Looking Up or Looking Down?

Long-Term Investors know that strategy and perspective matter

In life, there are many ways to look at the current situation. Much of this has to do with a person’s worldview. There are those who count their blessings, and others who focus on what they don’t have. Some compare themselves to those they consider more fortunate, hoping to get what they have. Others look at the needs of others to see how they can help. Some people are looking up, and others are looking down. If I look down in a city, I see very little: a dirty sidewalk or street. But if I look up, I see buildings that rise because of the work of sensible builders.

When it comes to investing, looking at a single day, month, or year can be a harmful perspective. Because the market has been in a funk, I want to show you some images that help me.

Look at Twenty Years

Perhaps you have only been investing for a couple of years. During times like these it is prudent to remember that investing is a marathon, not a 50-yard dash. The following images might help you think long-term.

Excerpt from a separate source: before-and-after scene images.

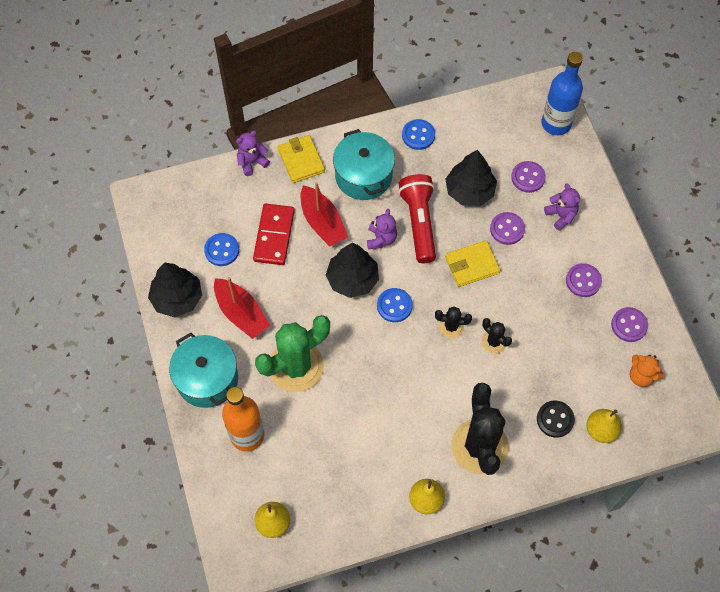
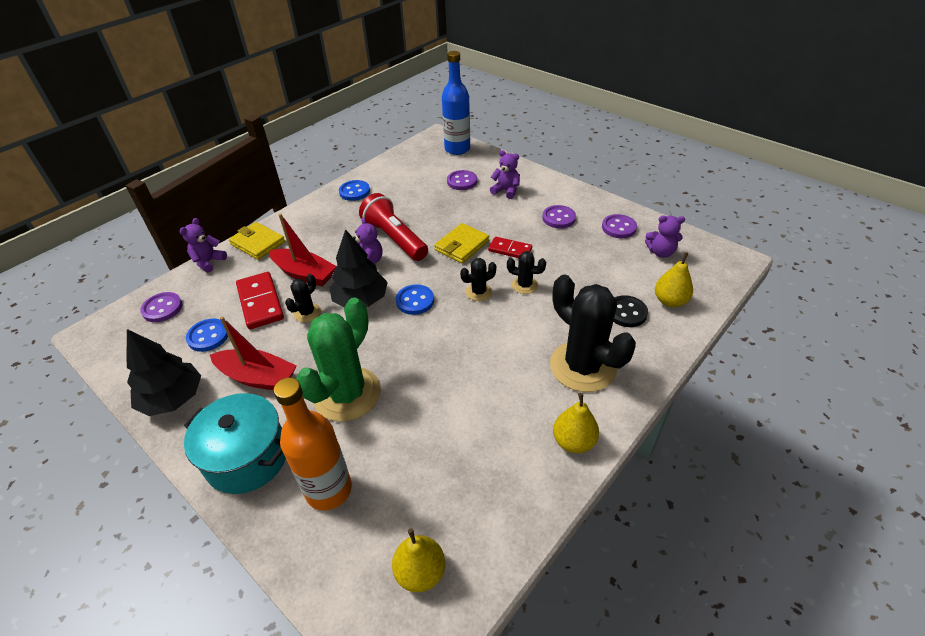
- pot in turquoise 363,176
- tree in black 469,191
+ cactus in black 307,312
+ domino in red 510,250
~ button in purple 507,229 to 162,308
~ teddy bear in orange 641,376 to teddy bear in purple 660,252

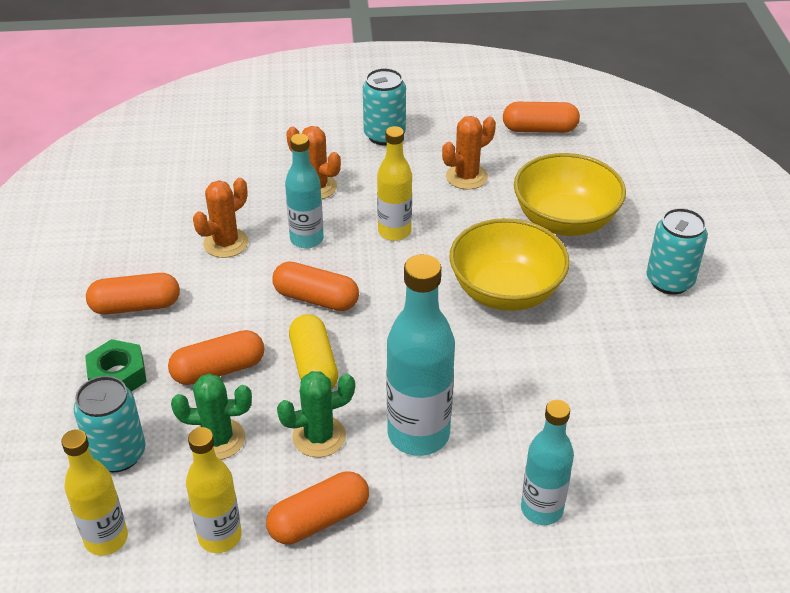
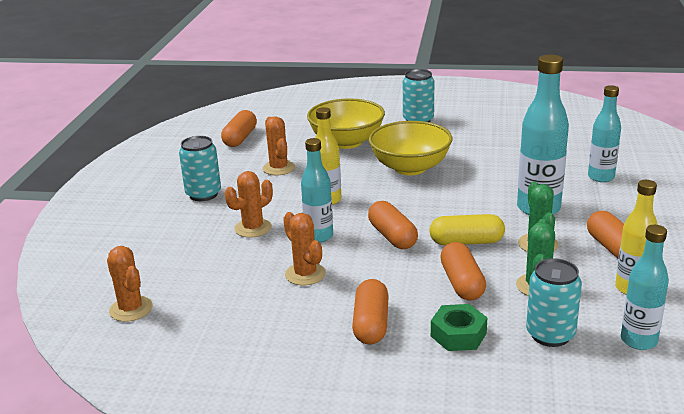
+ cactus in orange 131,309
~ bottle in yellow 106,539 to bottle in turquoise 638,340
~ capsule in orange 316,298 = 392,236 60 degrees counterclockwise

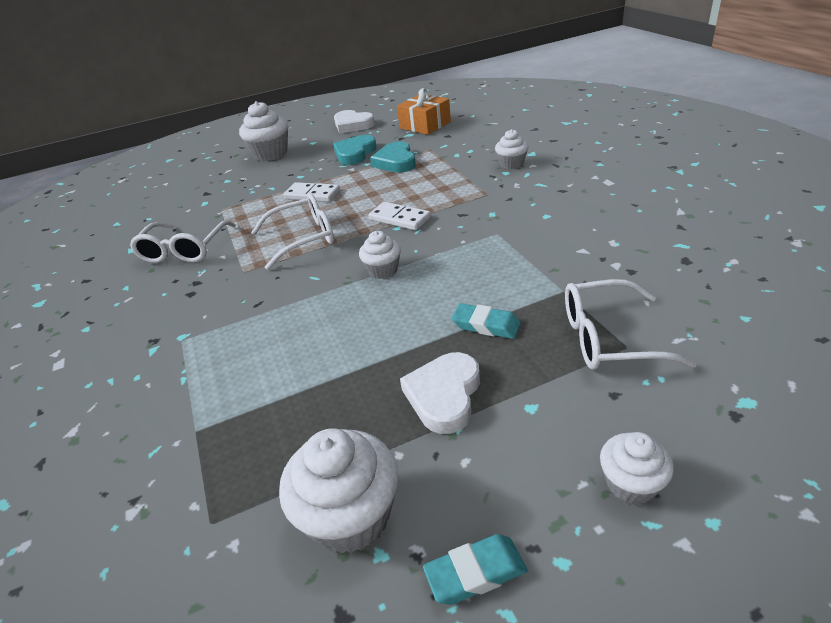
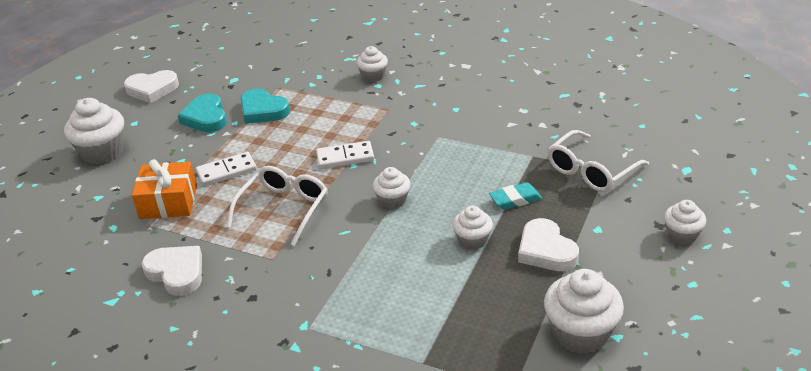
- eraser in turquoise 475,573
+ cupcake in white 472,240
~ gift in orange 425,125 to 168,202
~ glasses in white 184,250 to heart in white 176,273

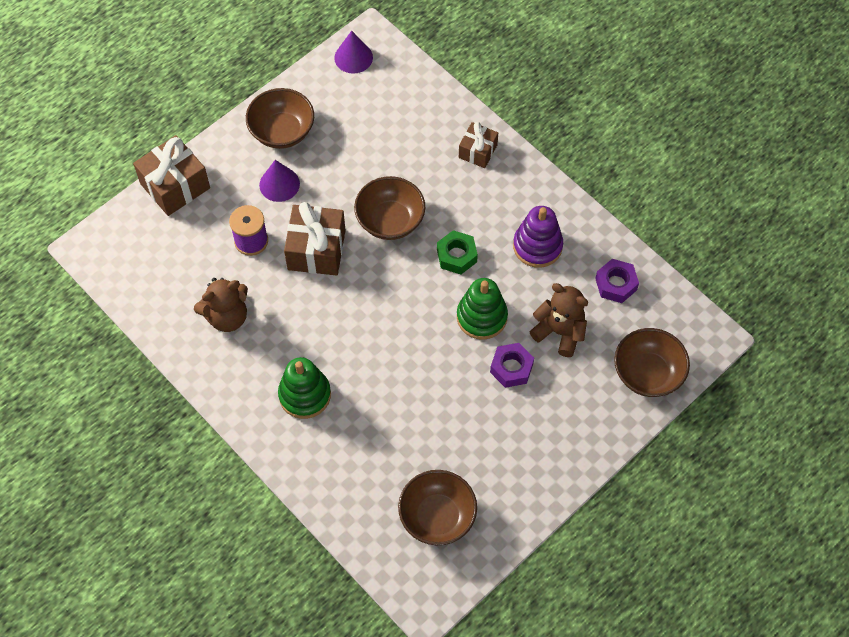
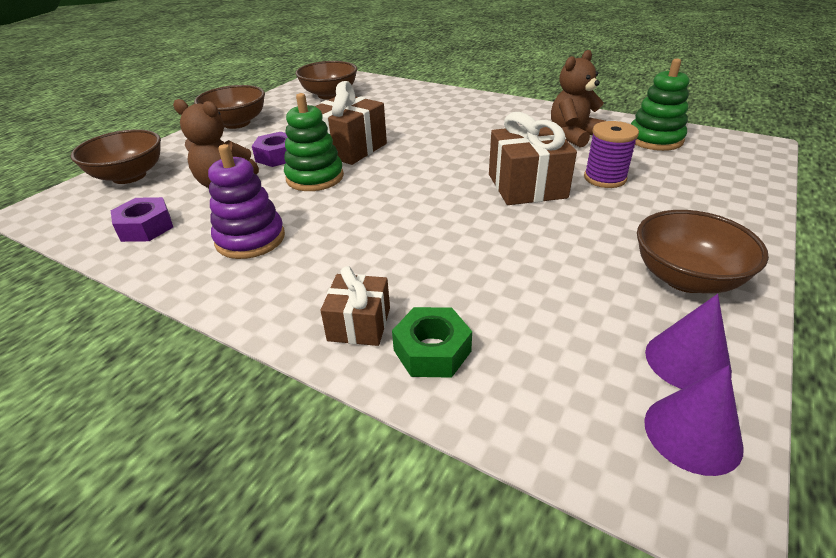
~ gift in brown 175,186 to 349,148
~ cone in purple 279,184 to 687,361
~ stacking toy in green 305,395 to 655,139
~ bowl in brown 390,221 to 237,123
~ nut in green 456,256 to 432,350

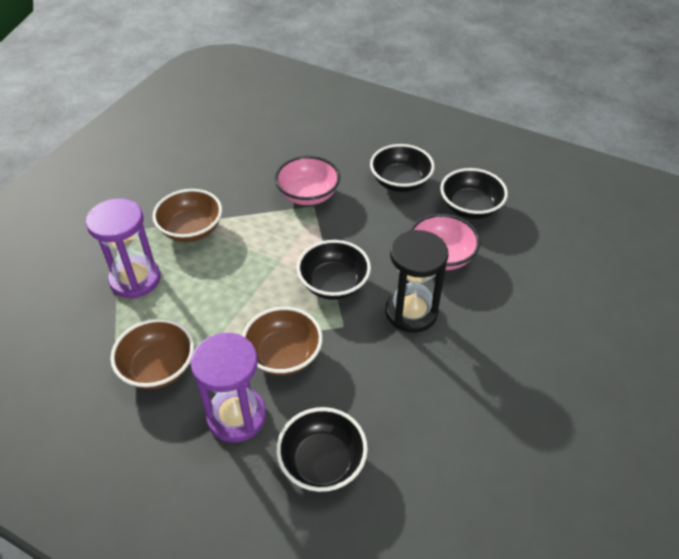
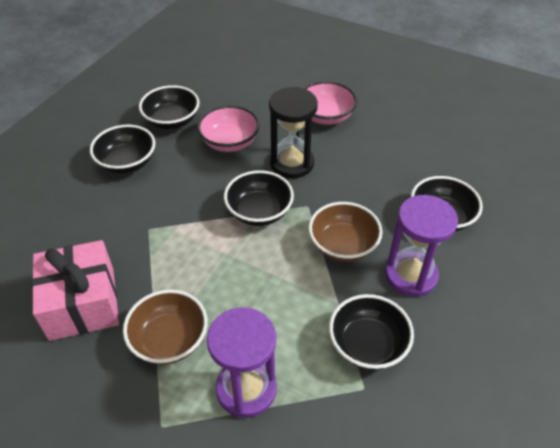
+ gift in pink 82,303
~ bowl in pink 308,195 to 326,116
~ bowl in brown 158,368 to bowl in black 367,345

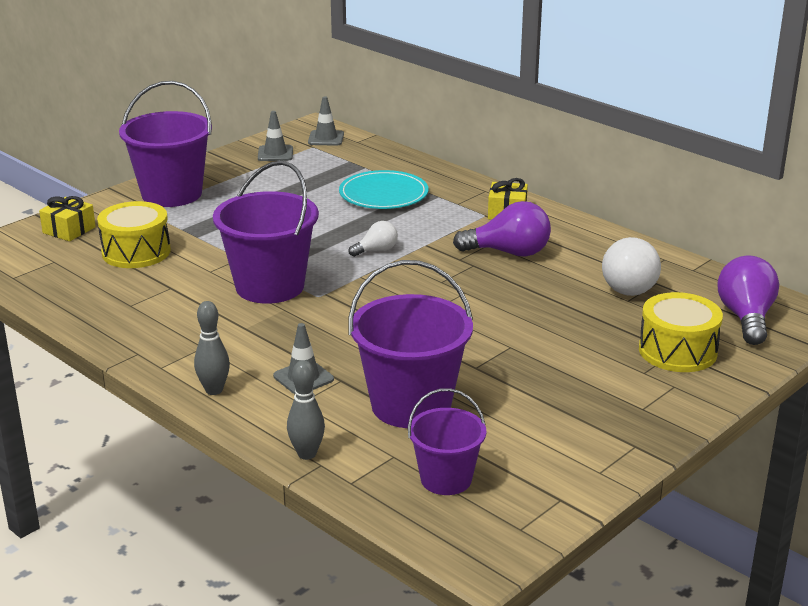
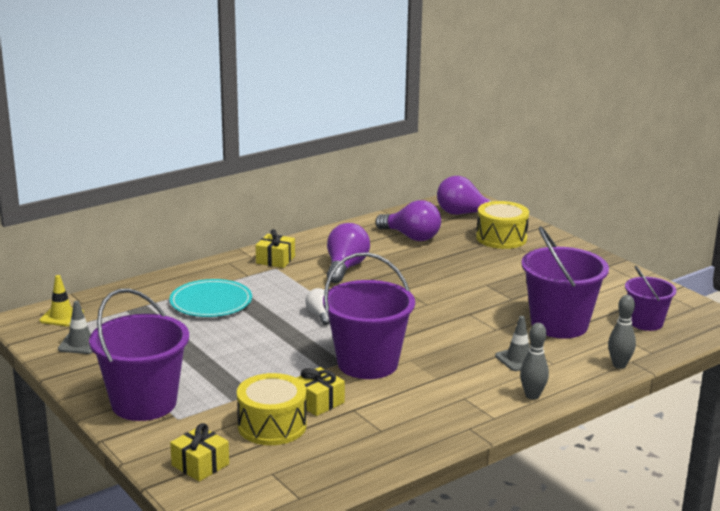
+ gift in yellow 318,402
~ traffic cone in grey 326,138 to traffic cone in yellow 61,316
~ light bulb in white 631,285 to light bulb in purple 411,237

Dividend Income and Account Balances

A long-term investor builds a strategy and then has tactics that align with that strategy. My strategy is to buy quality ETFs and stocks that pay a rational dividend based on realistic earnings expectations. This certainly includes dividend growth and a rational dividend payout ratio. This strategy accomplishes two things: more income to help fight inflation, portfolio growth, and greater diversification.

Bonds versus Stocks

Bonds are 0% of my ROTH IRA investments.

Many investors, if not most investors, make decisions based on fear. They don’t like risk. Sadly, the one risk they avoid (extreme volatility during bear markets) is actually a bigger long-term risk. The safe investments, including cash, CD’s, savings accounts, and bonds are not really protection if you factor the negative drains caused by inflation. Here is the allocation of assets in my ROTH IRA.

ROTH Two-Year Balance History

The market is volatile. Stay on the path.

If you look at the April 2020 to April 2022 balances in my ROTH IRA, you will see that there are bumps in the road. But during the downward ticks, I kept my perspective.

ROTH IRA One-Year Returns

If bonds and international investing are “diversification” there are still risks.

The image above shows that my ROTH is still up over 5% in the last twelve months. Of course, this could change tomorrow or next month. The purpose of this image is to compare my ROTH IRA returns with US Treasury’s, the bond index, the S&P 500 (top-heavy with just a few big companies), and the MSCI EAFE index (international investment mix that excludes the USA and Canada.) How do the bond investors feel about the last twelve months? When interest rates rise, bonds are no longer as attractive because bonds do not have FDIC insurance.

Twenty Years for All Accounts

Finally, there are two pieces for the long-term investor consider if we want to have a right perspective. The first answers the question, “does my dividend growth strategy work?” Does my strategy to choose quality investments that pay growing dividends provide more income? What happened to dividends in 2019 when Covid-19 caused fear and panic in the stock markets? They continued to climb.

Income from Investments 2003-2022 in perspective.

Secondly, did I sacrifice portfolio growth on the altar of dividends? The following image would suggest otherwise. Bear in mind that the real returns of any market include both dividends and the growing or declining value of the investment. One thing I know for certain, even when the market is going down, I will continue to receive more dividend income than we need for living. That means, given our perspective, we can give more to those who have needs.

Portfolio growth is not hindered by focusing on dividend growth.